Scott was one of many who gathered at the Ruby Amphitheater at the Hazel Ruby McQuain Park to celebrate Powell. Representatives from other law enforcement agencies, the Morgantown Fire Department, Powell's own officers, and his family, were all in attendance.

"Fun is the best word, " Jill Powell said to describe their 24 years of marriage. She said the past year has been "somewhat stressful " but she's relieved the "world's longest job interview, " referring to Powell's time as interim chief, is over.

"And he's worked hard for this. He went to the FBI Academy ; he went and pursued his master's to gear him for this position, " she said. Powell's two son's Hazen, 21, and Manning, 19, also were on stage with him.

After taking his oath, in which he swore to protect people, the community and lead the department to the best of his ability, Powell expressed how blessed he was for the people in his life and the kind comments he's received in the past week—becoming emotional and taking a moment to compose himself.

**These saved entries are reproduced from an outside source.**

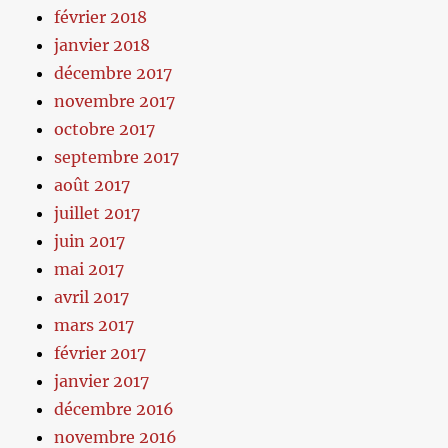
février 2018
janvier 2018
décembre 2017
novembre 2017
octobre 2017
septembre 2017
août 2017
juillet 2017
juin 2017
mai 2017
avril 2017
mars 2017
février 2017
janvier 2017
décembre 2016
novembre 2016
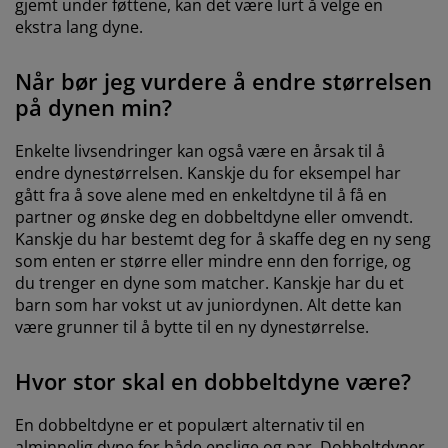
gjemt under føttene, kan det være lurt å velge en
ekstra lang dyne.
Når bør jeg vurdere å endre størrelsen
på dynen min?
Enkelte livsendringer kan også være en årsak til å
endre dynestørrelsen. Kanskje du for eksempel har
gått fra å sove alene med en enkeltdyne til å få en
partner og ønske deg en dobbeltdyne eller omvendt.
Kanskje du har bestemt deg for å skaffe deg en ny seng
som enten er større eller mindre enn den forrige, og
du trenger en dyne som matcher. Kanskje har du et
barn som har vokst ut av juniordynen. Alt dette kan
være grunner til å bytte til en ny dynestørrelse.
Hvor stor skal en dobbeltdyne være?
En dobbeltdyne er et populært alternativ til en
alminnelig dyne for både enslige og par. Dobbeltdyner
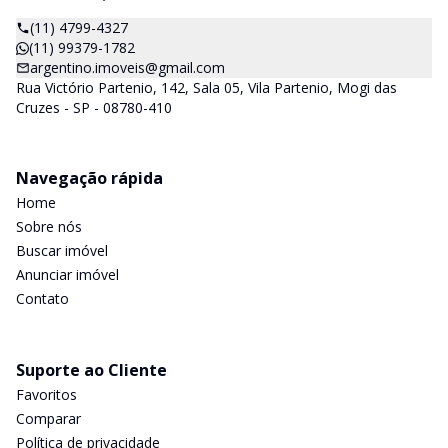
(11) 4799-4327
(11) 99379-1782
argentino.imoveis@gmail.com
Rua Victório Partenio, 142, Sala 05, Vila Partenio, Mogi das
Cruzes - SP - 08780-410
Navegação rápida
Home
Sobre nós
Buscar imóvel
Anunciar imóvel
Contato
Suporte ao Cliente
Favoritos
Comparar
Política de privacidade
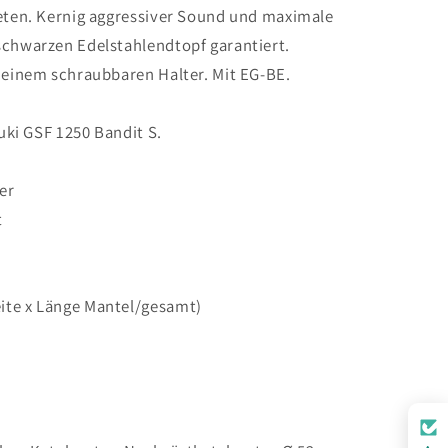
reten. Kernig aggressiver Sound und maximale
schwarzen Edelstahlendtopf garantiert.
t einem schraubbaren Halter. Mit EG-BE.
zuki GSF 1250 Bandit S.
er
t
ite x Länge Mantel/gesamt)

He pledged to protect Morgantown, do the best to make his officers proud of their uniform, and to help them however he can. He spoke about his love for the city where he's lived his entire life, saying it's a special place despite its problems.

Finally, he thanked his family, his mom, and the former chiefs who helped bring him to this point.

"I didn't want this to be long-winded, this emotional, maybe I'm getting old, " he said at the end of his speech.